Not that Rumer can face listening to Seasons Of My Soul now. She claims not to have properly heard it again since it was mastered. "I'm so scared of hearing something mix‑wise that will devastate me. Sometimes I'll hear it in the background and I think, 'Oh that's nice.' But I couldn't listen to it in my headphones in case I thought, 'Oh my God, there's something strange going on with the kick drum.'”
Before beginning work on the all‑important second album, the pair plan to complete the cover-version sketches they recorded when they initially got together, for a stopgap album to be called Boys Don't Cry and to feature songs by the likes of Gil Scott‑Heron, Tim Hardin, the Band and Richie Havens.
"I want to inhabit the characters in these songs and get a sense of the mysterious masculine emotions that are alien to me,” says Rumer. "The idea is that it's not just a covers album, it's more of a research project. A project that sets me up creatively and emotionally for the next album. In a way, it's pre‑production. Again it's Steve and I finding the sound and developing a new way forward for the next batch of songs.”

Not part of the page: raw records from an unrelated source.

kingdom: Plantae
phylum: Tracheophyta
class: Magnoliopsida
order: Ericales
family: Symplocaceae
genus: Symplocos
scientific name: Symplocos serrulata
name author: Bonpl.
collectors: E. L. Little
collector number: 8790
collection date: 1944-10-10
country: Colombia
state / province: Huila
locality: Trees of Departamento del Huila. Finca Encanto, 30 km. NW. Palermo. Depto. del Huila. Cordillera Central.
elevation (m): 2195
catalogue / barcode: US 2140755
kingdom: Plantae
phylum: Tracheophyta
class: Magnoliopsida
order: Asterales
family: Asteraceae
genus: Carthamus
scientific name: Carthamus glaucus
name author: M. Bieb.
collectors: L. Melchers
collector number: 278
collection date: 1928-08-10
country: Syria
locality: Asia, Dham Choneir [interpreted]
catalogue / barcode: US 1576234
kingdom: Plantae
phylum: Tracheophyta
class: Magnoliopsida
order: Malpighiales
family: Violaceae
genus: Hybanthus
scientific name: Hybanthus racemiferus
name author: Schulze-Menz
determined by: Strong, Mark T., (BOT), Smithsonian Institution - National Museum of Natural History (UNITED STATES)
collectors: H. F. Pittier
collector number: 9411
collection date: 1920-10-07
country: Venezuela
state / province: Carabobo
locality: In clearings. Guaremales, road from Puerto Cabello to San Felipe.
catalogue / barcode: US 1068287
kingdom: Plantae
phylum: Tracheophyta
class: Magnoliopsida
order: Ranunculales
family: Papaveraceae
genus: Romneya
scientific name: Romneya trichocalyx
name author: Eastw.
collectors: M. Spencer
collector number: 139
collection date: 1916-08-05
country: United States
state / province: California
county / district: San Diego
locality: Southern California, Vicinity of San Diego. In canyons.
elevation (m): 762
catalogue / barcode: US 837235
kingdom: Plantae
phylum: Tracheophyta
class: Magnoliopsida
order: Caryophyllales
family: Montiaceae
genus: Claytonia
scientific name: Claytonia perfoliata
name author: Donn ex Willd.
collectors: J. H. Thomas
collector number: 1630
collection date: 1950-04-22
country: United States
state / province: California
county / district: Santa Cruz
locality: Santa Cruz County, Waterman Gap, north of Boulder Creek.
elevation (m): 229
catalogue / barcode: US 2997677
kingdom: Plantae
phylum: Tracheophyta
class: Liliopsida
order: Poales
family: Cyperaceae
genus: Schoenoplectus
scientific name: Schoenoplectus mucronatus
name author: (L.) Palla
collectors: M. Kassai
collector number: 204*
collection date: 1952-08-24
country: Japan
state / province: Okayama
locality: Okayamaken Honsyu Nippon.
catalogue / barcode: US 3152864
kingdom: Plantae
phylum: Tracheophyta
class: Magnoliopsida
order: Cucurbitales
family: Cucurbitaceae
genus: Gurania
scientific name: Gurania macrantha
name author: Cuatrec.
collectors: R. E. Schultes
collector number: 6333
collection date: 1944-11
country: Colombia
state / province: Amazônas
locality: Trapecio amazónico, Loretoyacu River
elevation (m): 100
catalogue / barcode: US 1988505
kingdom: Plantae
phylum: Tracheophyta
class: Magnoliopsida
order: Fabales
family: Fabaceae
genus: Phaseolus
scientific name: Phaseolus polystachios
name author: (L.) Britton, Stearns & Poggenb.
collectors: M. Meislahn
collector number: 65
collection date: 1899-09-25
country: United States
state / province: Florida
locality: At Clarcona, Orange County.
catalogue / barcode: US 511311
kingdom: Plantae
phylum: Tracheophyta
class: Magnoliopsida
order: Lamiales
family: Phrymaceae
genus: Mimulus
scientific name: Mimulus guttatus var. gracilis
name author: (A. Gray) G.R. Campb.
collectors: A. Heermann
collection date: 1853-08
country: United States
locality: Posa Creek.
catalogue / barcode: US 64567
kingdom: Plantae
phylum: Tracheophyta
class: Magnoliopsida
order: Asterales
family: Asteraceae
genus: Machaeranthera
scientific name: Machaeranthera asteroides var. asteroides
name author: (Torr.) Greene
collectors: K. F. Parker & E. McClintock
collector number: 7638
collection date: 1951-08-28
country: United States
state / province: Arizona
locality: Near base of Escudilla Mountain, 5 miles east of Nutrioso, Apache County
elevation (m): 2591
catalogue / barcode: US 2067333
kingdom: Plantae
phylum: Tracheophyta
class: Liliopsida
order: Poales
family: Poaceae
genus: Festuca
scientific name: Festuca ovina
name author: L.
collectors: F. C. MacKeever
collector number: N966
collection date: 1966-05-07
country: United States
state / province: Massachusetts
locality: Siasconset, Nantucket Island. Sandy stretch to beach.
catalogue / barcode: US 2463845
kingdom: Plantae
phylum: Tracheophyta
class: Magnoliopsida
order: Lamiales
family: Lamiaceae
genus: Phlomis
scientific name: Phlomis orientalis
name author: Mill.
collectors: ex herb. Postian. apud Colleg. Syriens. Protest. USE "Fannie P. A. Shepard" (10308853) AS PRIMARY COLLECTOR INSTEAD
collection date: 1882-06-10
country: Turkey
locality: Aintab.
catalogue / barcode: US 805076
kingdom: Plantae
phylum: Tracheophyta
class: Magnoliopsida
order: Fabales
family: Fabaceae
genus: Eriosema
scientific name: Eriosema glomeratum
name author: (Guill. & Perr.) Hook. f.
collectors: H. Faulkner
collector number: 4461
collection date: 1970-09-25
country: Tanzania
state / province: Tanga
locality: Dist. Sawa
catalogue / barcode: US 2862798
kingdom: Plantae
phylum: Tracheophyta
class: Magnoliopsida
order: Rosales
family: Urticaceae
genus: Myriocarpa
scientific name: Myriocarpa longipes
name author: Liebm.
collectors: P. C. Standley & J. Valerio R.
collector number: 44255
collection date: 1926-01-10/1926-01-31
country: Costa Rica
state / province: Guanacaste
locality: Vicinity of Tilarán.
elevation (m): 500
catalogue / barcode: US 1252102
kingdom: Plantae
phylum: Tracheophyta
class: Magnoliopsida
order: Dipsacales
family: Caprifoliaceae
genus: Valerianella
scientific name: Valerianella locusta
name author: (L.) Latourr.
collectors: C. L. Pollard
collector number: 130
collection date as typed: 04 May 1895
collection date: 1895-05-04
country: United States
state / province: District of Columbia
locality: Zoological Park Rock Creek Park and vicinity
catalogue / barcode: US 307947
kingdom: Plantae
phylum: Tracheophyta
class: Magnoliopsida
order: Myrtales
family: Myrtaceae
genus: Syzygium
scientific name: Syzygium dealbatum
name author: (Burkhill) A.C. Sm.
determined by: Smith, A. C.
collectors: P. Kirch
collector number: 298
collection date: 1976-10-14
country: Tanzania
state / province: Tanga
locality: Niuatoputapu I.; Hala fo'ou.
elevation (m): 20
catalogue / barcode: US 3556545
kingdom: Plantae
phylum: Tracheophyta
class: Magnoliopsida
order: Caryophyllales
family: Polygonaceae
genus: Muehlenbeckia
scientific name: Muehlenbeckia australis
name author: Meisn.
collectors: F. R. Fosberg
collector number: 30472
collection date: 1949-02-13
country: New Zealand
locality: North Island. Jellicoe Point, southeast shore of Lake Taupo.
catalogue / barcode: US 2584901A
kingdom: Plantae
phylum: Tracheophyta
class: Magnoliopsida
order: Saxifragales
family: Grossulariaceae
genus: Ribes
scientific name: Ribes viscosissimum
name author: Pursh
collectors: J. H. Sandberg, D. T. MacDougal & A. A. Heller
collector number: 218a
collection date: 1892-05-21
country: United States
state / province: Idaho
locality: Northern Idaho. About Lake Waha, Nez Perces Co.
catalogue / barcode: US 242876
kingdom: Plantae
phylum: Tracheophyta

"You hear her get hold of some of this stuff and it just sounds like a Rumer song,” Brown enthuses, clearly as much of a fan of the liquid‑voiced singer as her newfound half million devotees. "Y'know, I've known her for quite a while now and she still knocks me out.”
Soon after signing to Atlantic, Rumer was gobsmacked to receive a call saying that Burt Bacharach was a fan of her unreleased recordings and wanted to invite her to Los Angeles to hear her sing one of his latest compositions, 'Some Lovers', subsequently recorded at Goldust.
"That was done in a very sort of quick, better‑do‑it type of way,” Steve Brown admits. "She was busy and I said, 'Leave it to me,' and then she came in and put all the vocals on. It was all my arrangement, I just tried to make it sound like Burt Bacharach. He gave her a CD and a basic lead sheet and chord chart. But I didn't really look at it. I had to check the melody a couple of times because she'd gotten it into her mind that a couple of notes went a certain way that they didn't. We knew we had to make it precise for the maestro.”
Deciding to release the track as part of a double A‑side single entitled 'Rumer Sings Burt Bacharach At Christmas', the duo set about tackling his classic 'Alfie', in a version arguably unrivalled by Dionne Warwick or Cilla Black. "Yeah, I think hers is actually the definitive version,” Brown says.
For 'Alfie', the pair decided to decamp to RAK Studios to record the track entirely live, resulting in various whole band takes, one of which was selected for Rumer to lay her vocal over, using a Neumann U47. "I absolutely loved it and the whole experience,” Rumer says. "I went in and did a comp, so it wasn't a total live vocal. I fine‑tuned it.”
The only thing, funnily enough, that Brown felt was wrong with the recording was the Steinway grand piano part he had laid down. In the end, he replayed it using his faithful Roland XV88. "That was an absolute case in point,” he says. "I listened back to it and thought, 'Yeah, sounds great, but the piano sounds a bit ropey.' I was dying to get on a Steinway and it's lovely to play, but I prefer the Roland. I mean, it's absurd, isn't it?”